特定の条件下で自分で例外を発生させるには、raise文を使います。これにより、ユーザー定義のエラー処理が可能です。

例: 年齢が負の値の場合に例外を発生させる

def check_age(age):
    if age < 0:
        raise ValueError("年齢は負の値にはできません。")
    print(f"あなたの年齢は {age} 歳です。")

try:
    check_age(-5)
except ValueError as e:
    print(f"エラー: {e}")

出力:

エラー: 年齢は負の値にはできません。

ユーザー定義の例外

独自の例外クラスを作成する

Pythonでは、独自の例外を作成することができます。Exceptionクラスを継承して新しい例外クラスを作成し、特定の状況でエラーを発生させます。

例:

class CustomError(Exception):
    pass

def check_value(value):
    if value > 100:
        raise CustomError("値が100を超えています。")

try:
    check_value(150)
except CustomError as e:
    print(f"カスタムエラーが発生しました: {e}")

出力:

カスタムエラーが発生しました: 値が100を超えています。

例外処理を活用した応用例

ファイル操作と例外処理

次のプログラムでは、ファイルを開く処理中にエラーが発生しても、必ずリソースが解放されるように例外処理を行っています。

例:

try:
    with open("non_existent_file.txt", "r") as file:
        content = file.read()
        print(content)
except FileNotFoundError:
    print("指定されたファイルが見つかりません。")
except PermissionError:
    print("ファイルのアクセス権がありません。

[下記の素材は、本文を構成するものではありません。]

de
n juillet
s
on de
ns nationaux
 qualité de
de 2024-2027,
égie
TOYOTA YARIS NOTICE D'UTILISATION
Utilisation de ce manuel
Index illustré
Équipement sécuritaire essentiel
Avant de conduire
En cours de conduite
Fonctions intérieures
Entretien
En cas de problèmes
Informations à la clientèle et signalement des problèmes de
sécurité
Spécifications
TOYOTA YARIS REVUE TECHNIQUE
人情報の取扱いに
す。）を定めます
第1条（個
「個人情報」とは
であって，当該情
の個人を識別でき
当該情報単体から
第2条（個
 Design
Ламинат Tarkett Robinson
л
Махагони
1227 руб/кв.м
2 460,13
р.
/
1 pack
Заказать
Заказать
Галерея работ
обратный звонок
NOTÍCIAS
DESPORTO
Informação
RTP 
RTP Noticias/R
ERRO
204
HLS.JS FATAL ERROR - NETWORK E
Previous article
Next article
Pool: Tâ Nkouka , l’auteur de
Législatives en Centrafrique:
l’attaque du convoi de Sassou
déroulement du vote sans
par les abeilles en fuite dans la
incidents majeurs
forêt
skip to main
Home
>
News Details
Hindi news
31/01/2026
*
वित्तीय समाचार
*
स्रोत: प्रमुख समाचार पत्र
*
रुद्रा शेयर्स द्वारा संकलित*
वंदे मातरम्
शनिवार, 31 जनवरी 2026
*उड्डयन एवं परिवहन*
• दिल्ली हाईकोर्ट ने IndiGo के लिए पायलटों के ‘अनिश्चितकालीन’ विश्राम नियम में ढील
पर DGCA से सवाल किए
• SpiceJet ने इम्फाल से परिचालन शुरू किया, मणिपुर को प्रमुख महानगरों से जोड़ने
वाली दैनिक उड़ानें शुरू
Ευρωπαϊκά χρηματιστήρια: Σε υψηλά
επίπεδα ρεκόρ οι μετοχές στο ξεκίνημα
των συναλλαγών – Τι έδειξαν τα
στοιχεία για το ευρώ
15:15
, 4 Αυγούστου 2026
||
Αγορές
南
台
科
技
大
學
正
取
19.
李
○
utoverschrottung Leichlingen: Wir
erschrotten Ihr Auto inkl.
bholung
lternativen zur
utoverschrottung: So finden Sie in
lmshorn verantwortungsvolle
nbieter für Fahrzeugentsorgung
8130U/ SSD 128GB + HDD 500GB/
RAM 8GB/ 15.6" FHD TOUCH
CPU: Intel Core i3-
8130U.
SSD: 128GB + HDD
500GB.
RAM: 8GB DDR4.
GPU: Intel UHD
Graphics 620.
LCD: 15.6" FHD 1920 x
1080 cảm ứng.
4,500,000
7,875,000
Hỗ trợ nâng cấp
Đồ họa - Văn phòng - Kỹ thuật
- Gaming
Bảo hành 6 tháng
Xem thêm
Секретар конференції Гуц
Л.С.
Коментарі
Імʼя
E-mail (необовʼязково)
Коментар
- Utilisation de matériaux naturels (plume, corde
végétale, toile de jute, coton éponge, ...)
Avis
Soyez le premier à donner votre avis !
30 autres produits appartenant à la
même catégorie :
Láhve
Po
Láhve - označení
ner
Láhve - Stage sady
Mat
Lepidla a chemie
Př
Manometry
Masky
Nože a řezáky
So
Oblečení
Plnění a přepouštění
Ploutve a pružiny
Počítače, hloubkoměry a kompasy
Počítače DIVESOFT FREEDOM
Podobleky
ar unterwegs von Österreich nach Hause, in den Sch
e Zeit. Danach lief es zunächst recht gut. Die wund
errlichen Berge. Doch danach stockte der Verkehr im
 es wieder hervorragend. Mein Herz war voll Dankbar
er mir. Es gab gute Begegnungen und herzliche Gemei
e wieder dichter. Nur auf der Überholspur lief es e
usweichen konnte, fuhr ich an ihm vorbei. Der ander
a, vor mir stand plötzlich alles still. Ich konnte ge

")
finally:
    print("ファイル処理を終了しました。")

出力:

指定されたファイルが見つかりません。  
ファイル処理を終了しました。

まとめと次のステップ

例外処理は、プログラムの安定性を高め、ユーザーに適切なエラーメッセージを表示するための重要な技術です。try-except構文、raise文、カスタム例外の作成などの基本を理解することで、予期しないエラーに対して柔軟に対応できるプログラムが書けるようになります。次のステップとして、例外処理を使った実際のプロジェクトに挑戦し、エラーが発生してもプログラムが正常に動作する仕組みを構築してみましょう!